In 1987, I used to look out of my study window onto the glorious wheat fields stretching into infinity – the best wheat crop I had grown ever – and my spirits would soar for an instant when the bleak reality used to descend like a steel clamp that I was going to lose money despite 55 maunds per acre average yield because of abysmal support prices (40 percent lower than import parity price).  I began to have nightmares of becoming destitute as my net-worth stagnated under racing away inflationary trends. I decided to call it day and bale out, despite the fact that I had become an icon of agricultural progress in the country. With some creative planning, gambling bravado and a large dose of luck (luck always favours the brave, by the way), I managed to change the course of my destiny, away from agriculture. Most of my fellow farmers who chided me for a bad decision (and being a turncoat), in hindsight wisdom look at my decision with envy today, openly admitting that my decision was wise, on a personal level at least.

It has been ten years since I bid farewell to my passion for the soil and with time the sagacity of my decision gains strength. Farming community is in bad shape today. Most of the upper class farmers have eaten away more than half of their assets; many of them tottering at bankruptcy as ADBP is hounding them for servicing their accumulated liabilities. Middle level farmers (15 to 50 acres) are eking out a meagre subsistence from over-mined soils always asking me how to survive and where to go. Small farmers have always had the perverted security that things can’t get worst for them. They subsist on livestock which, ironically, is the most ignored sector from government support point of view. Free of government intervention, this is the only sub-sector of agriculture that has shown a steady growth of over 5 percent since past four decades. Perhaps there is a lesson to be learned in there: Enterprise is best left alone by the government. Ghalib’s couplet where he says, “hooway tum dost jiss kay, dushman us ka asmaan kiyon ho” holds so true in this case.
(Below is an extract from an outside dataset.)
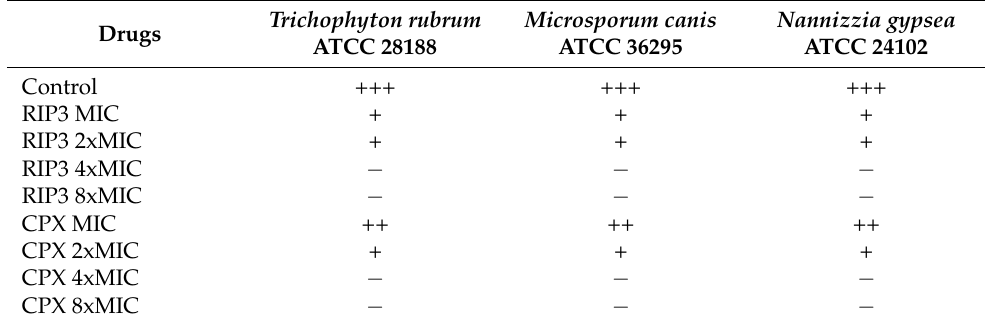
Table 2. Ex vivo production of biofilm (nails fragments) by dermatophytes in the absence (control) and presence of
In livestock, especially dairy, multinationals have moved in to exploit the small farmers, although they position themselves to be their saviours by purchasing their milk. The margins on sale of packaging material by the leading (and monopolistic) multinational are far larger than farmer margins on production of milk. For the subsistence farmer they are a godsend since it is better to sell milk than spill it since they can only drink so much.

For the horticulture sector, conditions are more hairy than playing roulette on a tampered wheel in Las Vegas. The graph of horticulture prices resembles an oscilloscope measuring the output of electricity from Tarbela. The market pattern always catches the farmers on the lower part of the sinewave; sometimes the cost of transport to market exceeding the price of the product itself.  Forty percent of horticulture produce rots for lack of storage and transport infrastructure in the country and all of this cost is born either by the farmer or the end consumer.

These are all the symptoms of a disease that no one can ignore – let the government conduct a survey across the agriculture sector and if my assertions are incorrect I promise to write the next ten columns in praise of Planning Commission and the Ministry of Finance – MINFAL is neither here or there in the scheme of things, really.  However, I am not going to follow the beaten track of bashing the government; the weaknesses lie throughout the whole system. In the following columns I will try to present a prognosis and then a road map for pulling the agriculture sector out of the pits it is in today. 

To be continued….

P.S
See Headlines, December 13, “ADBP to auction land of 109 defaulters for recovery of Rs. 950 Million in
Sialkot.” This is the same area where Industrialists are building the first private sector airport outside U.S. with their own resources. How can their farming cousins be so delinquent? Point to ponder!